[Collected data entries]
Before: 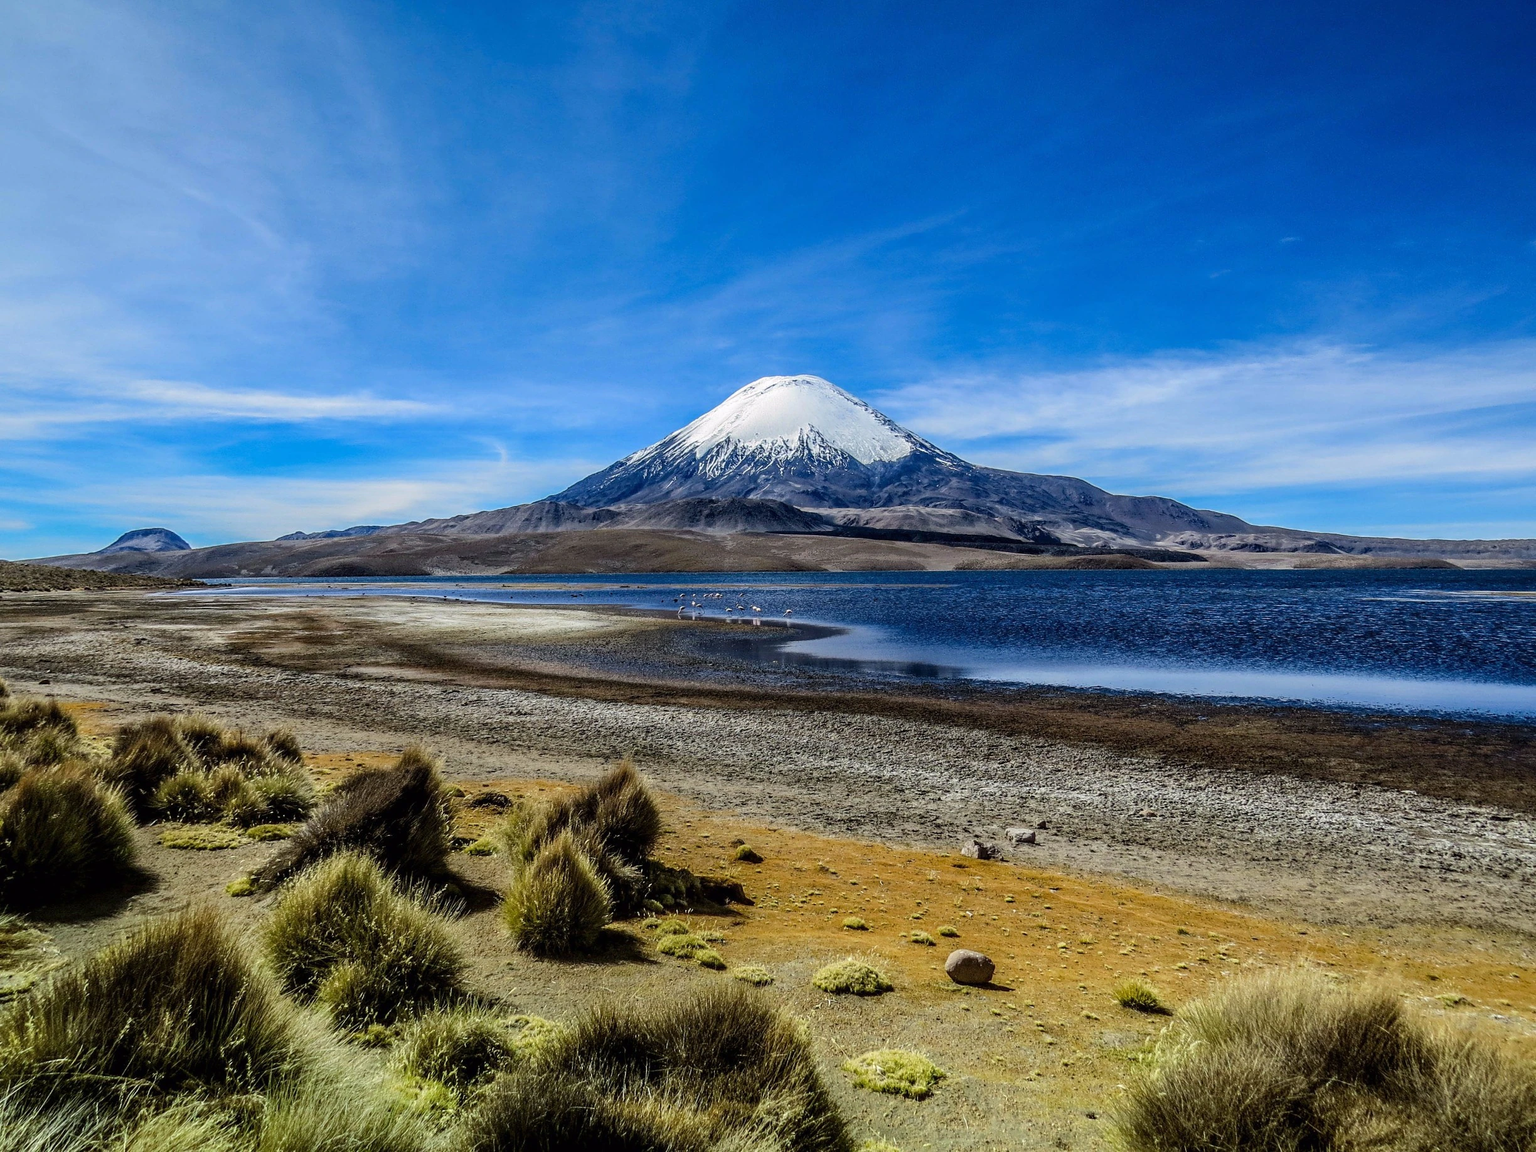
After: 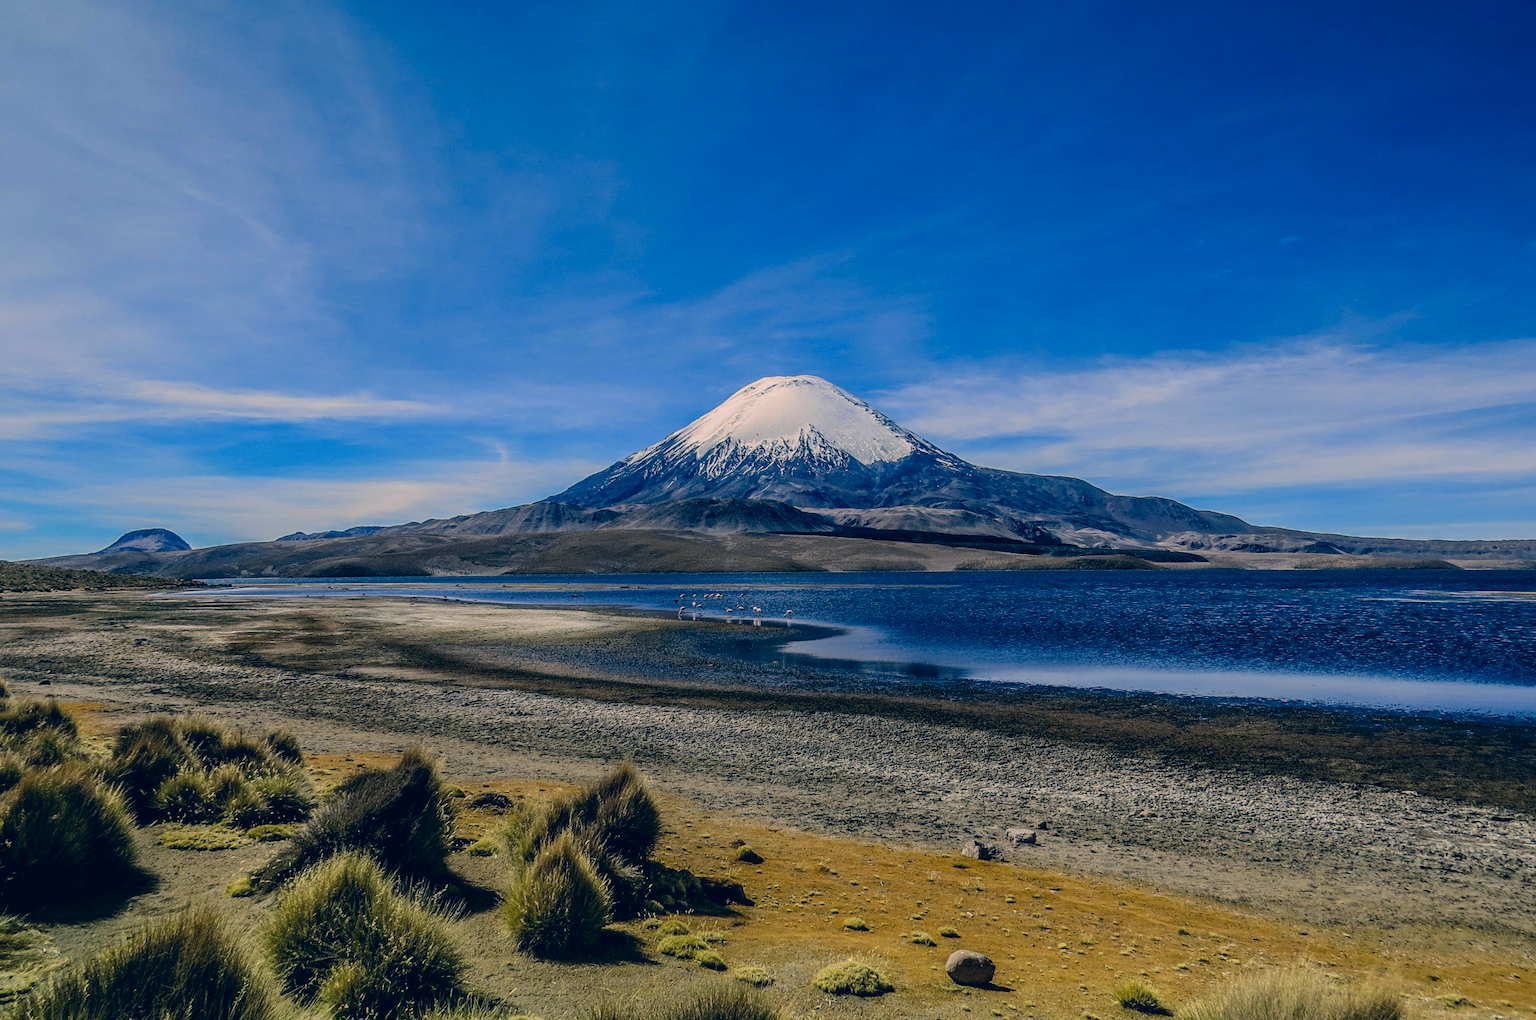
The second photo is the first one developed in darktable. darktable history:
crop and rotate: top 0%, bottom 11.49%
exposure: exposure -0.492 EV, compensate highlight preservation false
color correction: highlights a* 10.32, highlights b* 14.66, shadows a* -9.59, shadows b* -15.02
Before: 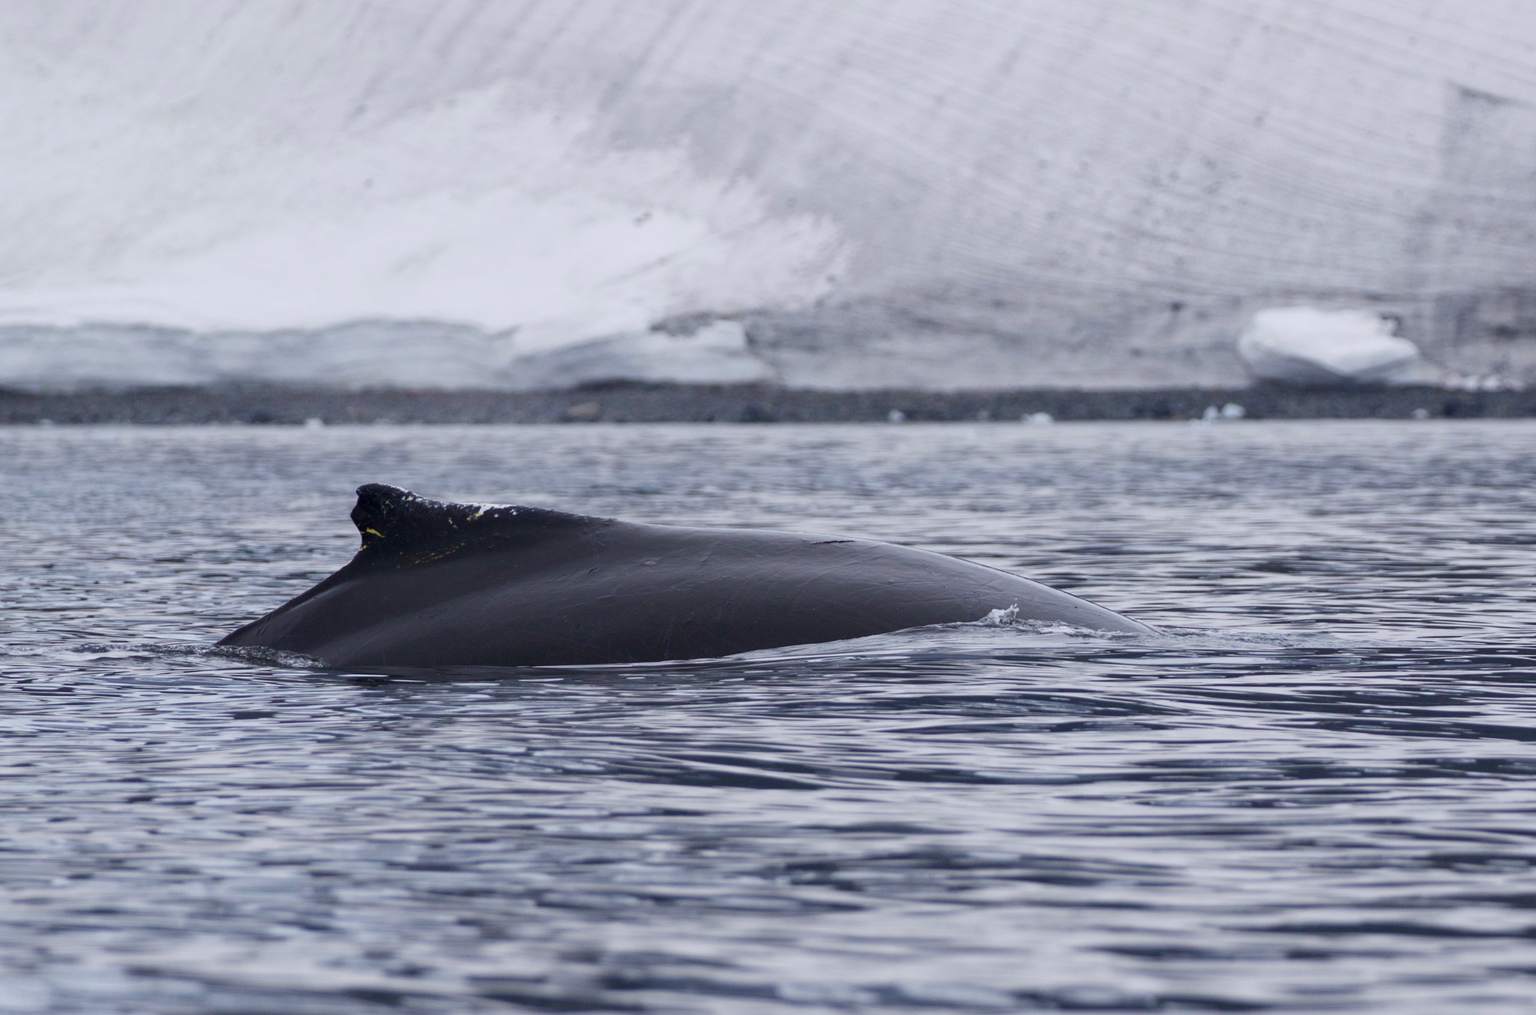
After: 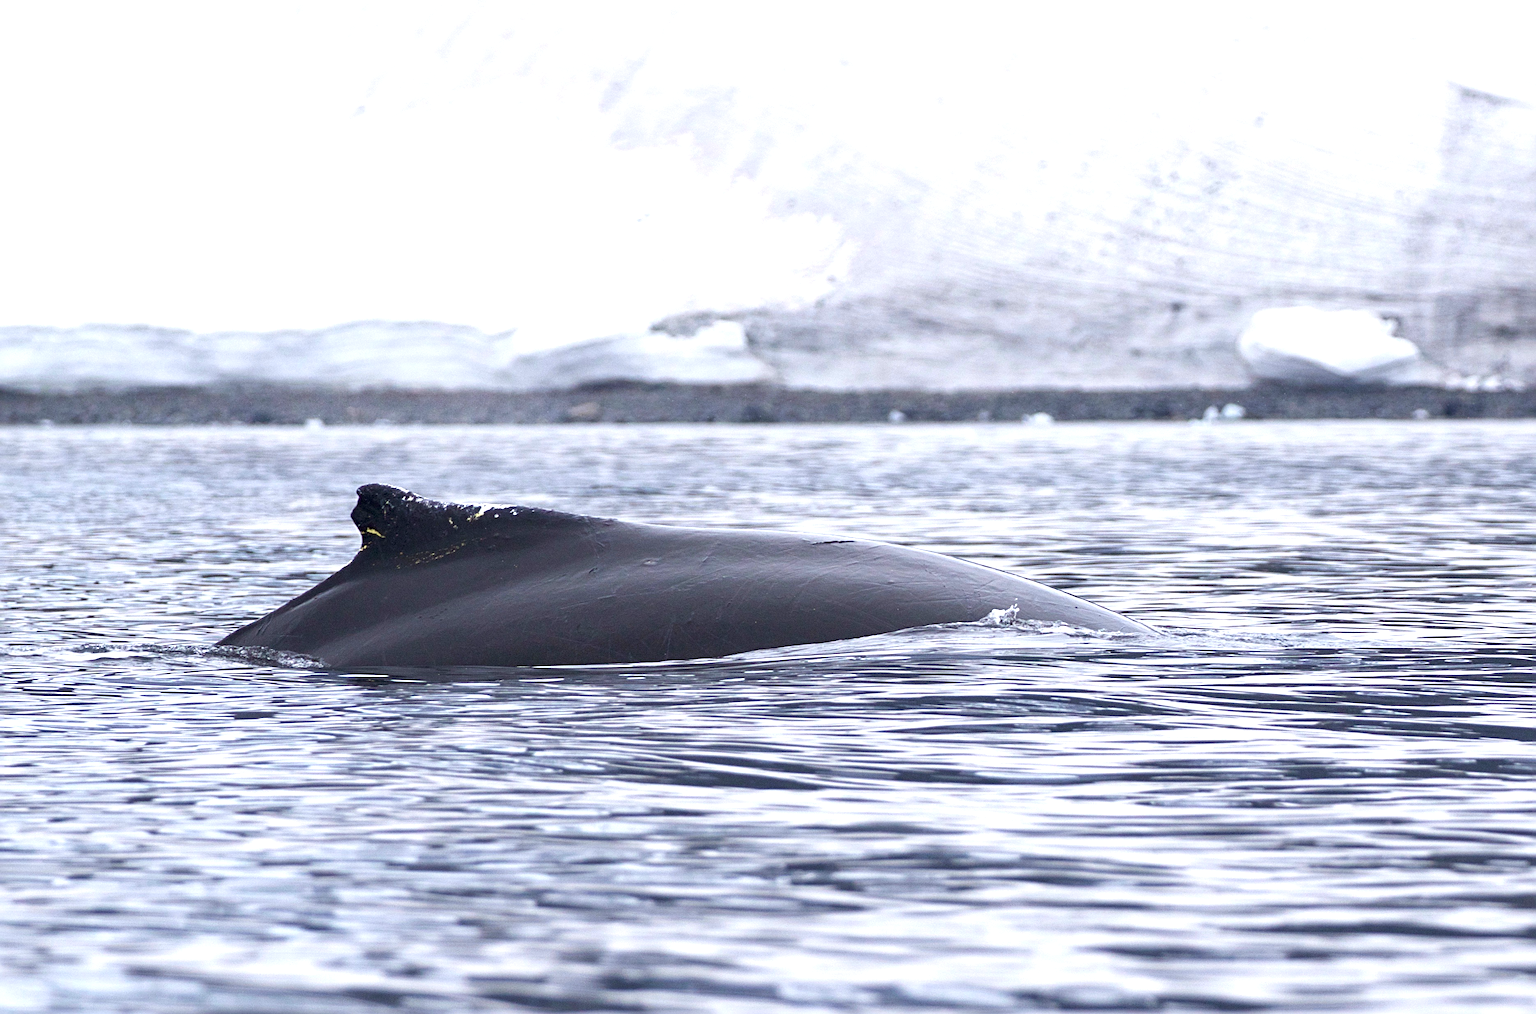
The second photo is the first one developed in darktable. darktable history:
exposure: black level correction 0, exposure 1 EV, compensate highlight preservation false
sharpen: radius 3.975
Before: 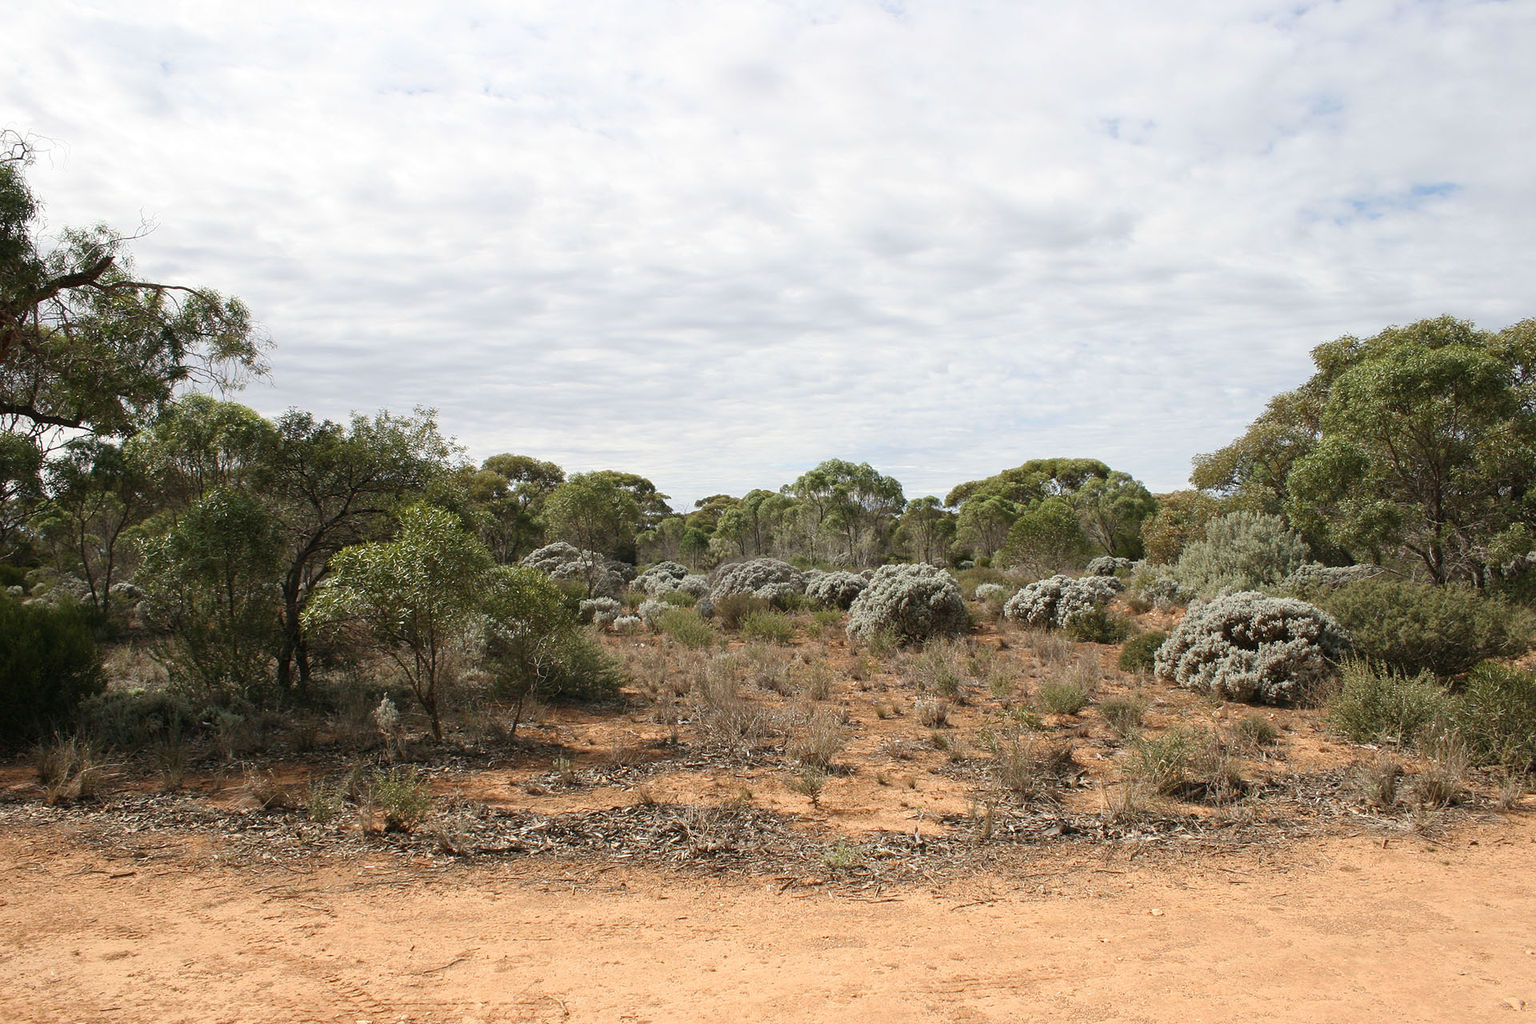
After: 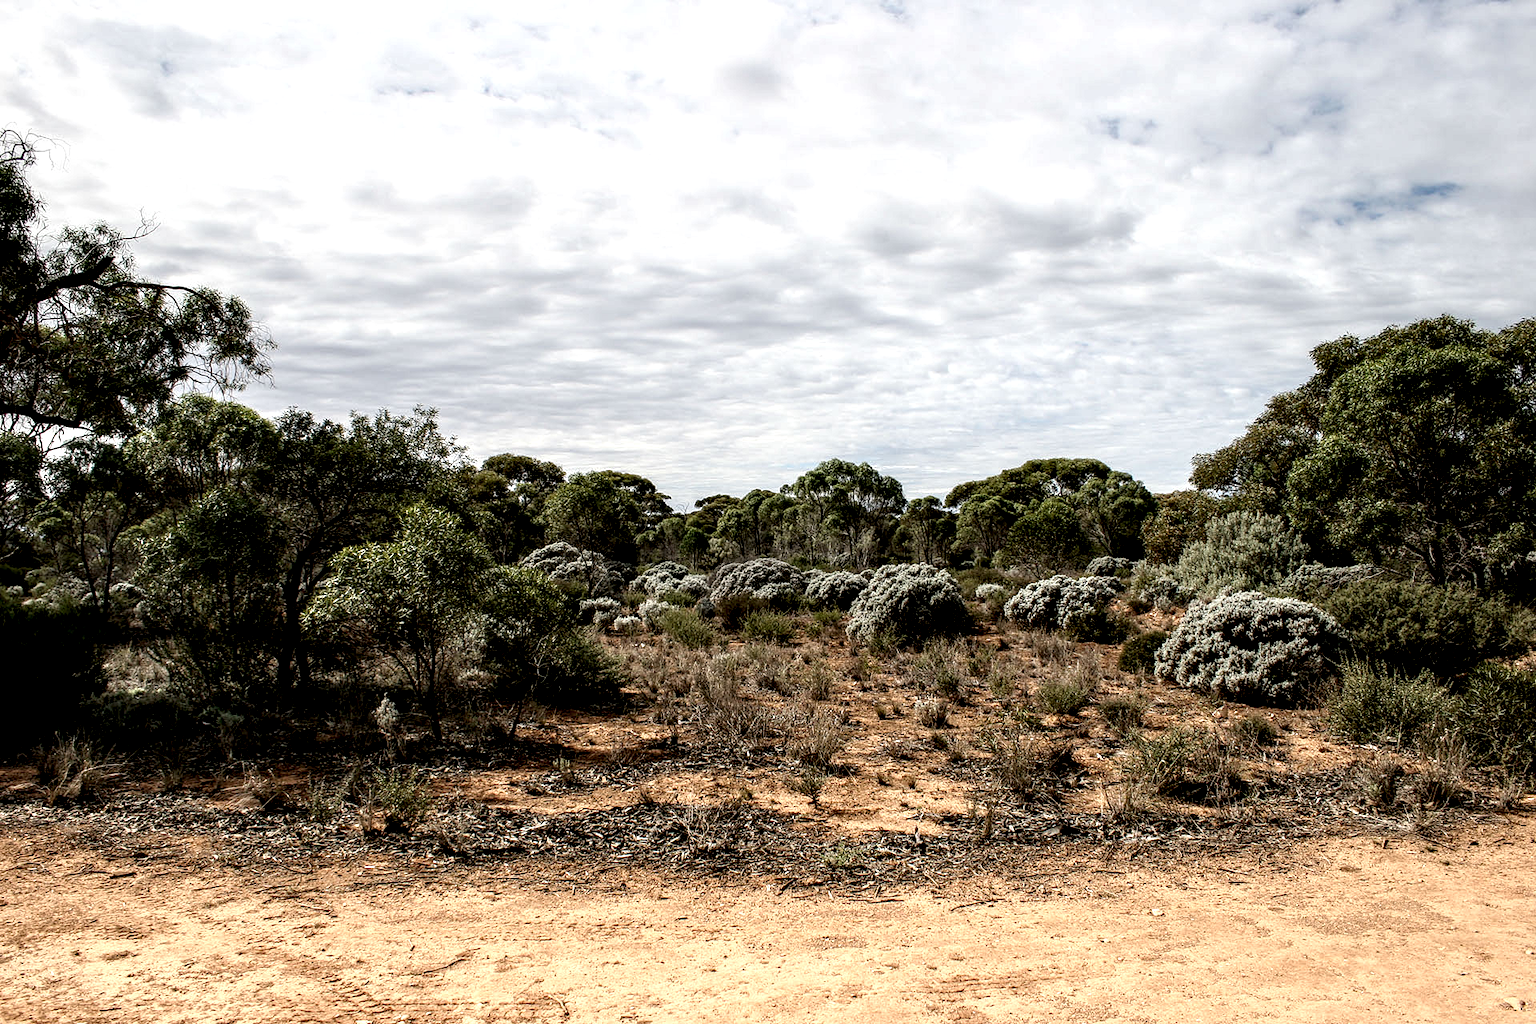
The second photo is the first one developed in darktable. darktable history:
local contrast: shadows 172%, detail 226%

### Directions for this task
Copy the listing line for line from its start down through the line containing "color correction: highlights", both ends included. Leave the pictures out of your answer.

### Worked solution
Before: 
After: 
The second photo is the first one developed in darktable. darktable history:
crop and rotate: top 0%, bottom 11.49%
exposure: exposure -0.492 EV, compensate highlight preservation false
color correction: highlights a* 10.32, highlights b* 14.66, shadows a* -9.59, shadows b* -15.02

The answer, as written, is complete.